The latest announcement also comes one week after the Trump administration slashed aid to the PA by more than $200 million, the ostensible result of a review of US assistance to the Palestinian Authority following Palestinian outrage over Trump’s decision to recognize Jerusalem as Israel’s capital and move the US embassy there.
In January, the White House announced it would withhold $65 million in assistance to UNRWA.
What’s more, on Tuesday, US Ambassador to the United Nations Nikki Haley on Tuesday questioned Palestinian claims to a “right of return” to Israel, saying she believed that the hot button issue should be taken “off the table.”
Reports over the last week had stated that the administration was preparing to remove the refugee status from millions of Palestinians around the world — recognizing only several hundred thousand instead of the five million claimed by Palestinians.
Stopping short of that on Friday, the State Department made no explicit mention of the “right of return” but criticized “UNWRA’s endlessly and exponentially expanding community of entitled beneficiaries.”
The “right of return” is one of the key core issues of dispute in the Israeli-Palestinian conflict. The Palestinians claim that five million people — tens of thousands of original refugees from what is today’s Israel, and their millions of descendants — have a “right of return.” Israel rejects the demand, saying that it represents a bid by the Palestinians to destroy Israel by weight of numbers.

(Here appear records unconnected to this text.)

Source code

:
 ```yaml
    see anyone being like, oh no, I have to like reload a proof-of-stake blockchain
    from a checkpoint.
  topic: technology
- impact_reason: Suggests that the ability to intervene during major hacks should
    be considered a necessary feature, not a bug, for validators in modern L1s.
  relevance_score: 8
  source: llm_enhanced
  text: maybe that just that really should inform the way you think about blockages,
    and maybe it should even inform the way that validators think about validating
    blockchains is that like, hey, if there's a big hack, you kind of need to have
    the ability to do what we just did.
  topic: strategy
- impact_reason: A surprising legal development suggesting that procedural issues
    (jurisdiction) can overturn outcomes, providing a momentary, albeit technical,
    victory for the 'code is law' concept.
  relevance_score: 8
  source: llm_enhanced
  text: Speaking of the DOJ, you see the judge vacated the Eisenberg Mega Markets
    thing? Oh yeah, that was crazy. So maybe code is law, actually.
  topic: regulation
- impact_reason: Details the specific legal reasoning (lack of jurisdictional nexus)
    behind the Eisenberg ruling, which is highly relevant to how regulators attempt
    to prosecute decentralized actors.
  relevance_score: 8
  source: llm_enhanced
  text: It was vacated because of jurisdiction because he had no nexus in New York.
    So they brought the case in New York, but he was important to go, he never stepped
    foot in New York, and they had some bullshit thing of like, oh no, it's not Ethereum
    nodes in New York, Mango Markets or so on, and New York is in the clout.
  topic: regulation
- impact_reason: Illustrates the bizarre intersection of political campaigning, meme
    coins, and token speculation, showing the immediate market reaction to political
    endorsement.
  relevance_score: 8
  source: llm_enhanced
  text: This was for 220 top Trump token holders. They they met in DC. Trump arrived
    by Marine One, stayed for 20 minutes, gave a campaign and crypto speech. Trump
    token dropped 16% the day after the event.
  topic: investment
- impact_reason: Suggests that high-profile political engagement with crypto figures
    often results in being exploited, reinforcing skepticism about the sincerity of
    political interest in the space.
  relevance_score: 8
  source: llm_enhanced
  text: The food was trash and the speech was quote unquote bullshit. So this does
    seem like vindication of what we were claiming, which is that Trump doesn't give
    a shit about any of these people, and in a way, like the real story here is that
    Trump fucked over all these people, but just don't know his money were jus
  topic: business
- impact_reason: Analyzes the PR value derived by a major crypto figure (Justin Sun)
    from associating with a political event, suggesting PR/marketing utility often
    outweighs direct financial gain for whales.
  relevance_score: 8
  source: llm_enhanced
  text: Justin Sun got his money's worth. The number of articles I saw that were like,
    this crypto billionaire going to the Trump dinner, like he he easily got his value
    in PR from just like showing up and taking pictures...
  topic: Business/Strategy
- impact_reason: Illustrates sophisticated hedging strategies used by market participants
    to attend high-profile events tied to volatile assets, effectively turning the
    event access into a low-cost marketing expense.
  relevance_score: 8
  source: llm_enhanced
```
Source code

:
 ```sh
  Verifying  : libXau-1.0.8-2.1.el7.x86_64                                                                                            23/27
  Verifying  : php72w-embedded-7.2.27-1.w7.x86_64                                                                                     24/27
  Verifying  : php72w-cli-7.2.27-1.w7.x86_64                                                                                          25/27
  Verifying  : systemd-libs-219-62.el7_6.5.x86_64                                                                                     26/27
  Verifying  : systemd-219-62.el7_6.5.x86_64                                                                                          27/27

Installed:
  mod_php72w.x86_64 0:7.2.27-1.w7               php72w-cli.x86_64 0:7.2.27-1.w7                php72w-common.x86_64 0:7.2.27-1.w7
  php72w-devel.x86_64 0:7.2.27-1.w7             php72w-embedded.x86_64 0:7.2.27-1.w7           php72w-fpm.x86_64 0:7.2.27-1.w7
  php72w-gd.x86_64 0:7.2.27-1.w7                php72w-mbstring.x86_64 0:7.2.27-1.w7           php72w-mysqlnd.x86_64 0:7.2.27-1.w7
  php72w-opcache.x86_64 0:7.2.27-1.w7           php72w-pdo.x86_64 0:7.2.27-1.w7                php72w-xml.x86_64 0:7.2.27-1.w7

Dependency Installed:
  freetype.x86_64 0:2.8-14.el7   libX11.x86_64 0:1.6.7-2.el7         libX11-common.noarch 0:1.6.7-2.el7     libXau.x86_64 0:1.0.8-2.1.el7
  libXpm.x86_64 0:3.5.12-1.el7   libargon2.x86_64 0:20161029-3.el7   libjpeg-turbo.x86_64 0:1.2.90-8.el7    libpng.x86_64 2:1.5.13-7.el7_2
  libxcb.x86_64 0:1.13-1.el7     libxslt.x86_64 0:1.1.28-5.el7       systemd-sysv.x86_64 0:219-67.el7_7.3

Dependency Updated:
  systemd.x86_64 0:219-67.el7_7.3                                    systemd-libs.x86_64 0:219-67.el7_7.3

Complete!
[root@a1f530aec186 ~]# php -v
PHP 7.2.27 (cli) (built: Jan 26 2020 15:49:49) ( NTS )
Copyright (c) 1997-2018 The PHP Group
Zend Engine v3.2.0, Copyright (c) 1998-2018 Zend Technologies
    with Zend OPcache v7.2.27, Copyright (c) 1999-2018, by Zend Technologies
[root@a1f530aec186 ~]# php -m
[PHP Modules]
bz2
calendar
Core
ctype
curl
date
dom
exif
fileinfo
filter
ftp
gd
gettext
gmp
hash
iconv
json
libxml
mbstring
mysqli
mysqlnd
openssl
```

It says there is no justification for UNRWA’s unique criteria, by which all subsequent generations of descendants of the original refugees are also designated as having refugee status, including those born elsewhere and/or holding citizenship elsewhere; such a designation does not apply to the world’s other refugee populations.
Israel’s population is almost nine million, some three-quarters of whom are Jewish. An influx of millions would mean Israel could no longer be a Jewish-majority state.
In the past, Netanyahu has called in the past for UNRWA to be “dismantled.”
Last July, he accused the agency of inciting against Israel while doing nothing to help the plight of Palestinian refugees, asking why Palestinians needed a specific UN body when the UN High Commission for Refugees has helped tens of millions of displaced persons since World War II. “The time has come to dismantle UNRWA and have its parts integrated into the UN High Commission for Refugees,” he said, accusing the body of “perpetuating” the plight of Palestinian refugees.
The Israel Policy Forum, which supports a two-state solution to the conflict, called UNRWA “a deeply flawed organization,” but noted it was also responsible for the education, healthcare, and social services of millions of Palestinians in 59 refugee camps in the West Bank, Gaza, Jordan, Syria, and Lebanon.”
Removing all US funding, the group said, could result in the agency’s collapse and become a security nightmare for Israel.
“There is no other organization that can step in overnight and assume all of UNRWA’s responsibilities, and overseeing UNRWA’s death without a backup plan in place is grossly irresponsible,” it said.
“A long-term replacement is required due to UNRWA’s role in perpetuating the unique status of Palestinian refugeehood that never ceases irrespective of individual circumstances and its historical unwillingness to combat terrorism operated by third parties out of its facilities. ”
IPF said the US should fully fund the UN agency for five years while a replacement institution is established and responsibilities transferred.